“デジタル世代の作品に期待” 3人の版画作家、南島原市が招待 廃校で創作活動、AIR事業再開

独自のテーマで創作に励む(右から)横山さん、山下さん、日髙さん=南島原市、アートビレッジ・シラキノ

 国内外の版画作家を地元に招待し、芸術活動を支援する長崎県南島原市の「アーティスト・イン・レジデンス(AIR)」事業が今夏、1年ぶりに再開し、3人が同市南有馬町の滞在型交流拠点施設「アートビレッジ・シラキノ」(旧白木野小校舎)で創作に励んでいる。
 同市は戦国時代、日本で初めての銅版画が制作された土地とされる。
 2018年に始まったAIR事業は今年で6回目。作家はその土地の文化や歴史に触れ、住民と接する中で、新たな作品の創造を目指す。受け入れ側は作家の創作活動を通じて地域の魅力を再発見できるなど、双方にメリットがある。これまで計13人を招いた。巣立った作家の中には、その後、国際的な芸術家として活躍している人もいる。

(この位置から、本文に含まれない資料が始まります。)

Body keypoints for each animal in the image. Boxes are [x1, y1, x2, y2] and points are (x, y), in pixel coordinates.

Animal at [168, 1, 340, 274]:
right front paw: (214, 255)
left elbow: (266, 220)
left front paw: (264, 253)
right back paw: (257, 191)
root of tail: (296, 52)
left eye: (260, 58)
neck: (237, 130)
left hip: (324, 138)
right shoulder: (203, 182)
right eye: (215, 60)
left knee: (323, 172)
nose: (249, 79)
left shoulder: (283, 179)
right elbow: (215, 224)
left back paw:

 今回は一般公募で、横山麻衣さん(32)=神奈川県=、山下拓也さん(34)=三重県=、日髙衣紅さん(32)=千葉県=が選ばれた。来月30日まで滞在し、創作活動のほか、ワークショップやギャラリートーク、成果展をする。
 横山さんは「闇の中に都会にない深さ、美しさを感じる」、日髙さんは「工房の窓から見える有明海と棚田のコントラストが素晴らしい」と南島原の自然に魅了された様子。山下さんは「ここでしか学ぶことのできないキリスト史や印刷技術を吸収して、作品に表現したい」と抱負を語った。
 東京の版画家で、同施設教育普及係の池田俊彦さん(42)は「3人とも地域に溶け込もうとフィールドワークに意欲的。多くの方が版画と言えば、木版画を想像されると思うが、今回はデジタル世代の版画作家の作品を通じて版画の現代性が垣間見られると思う」と期待を寄せた。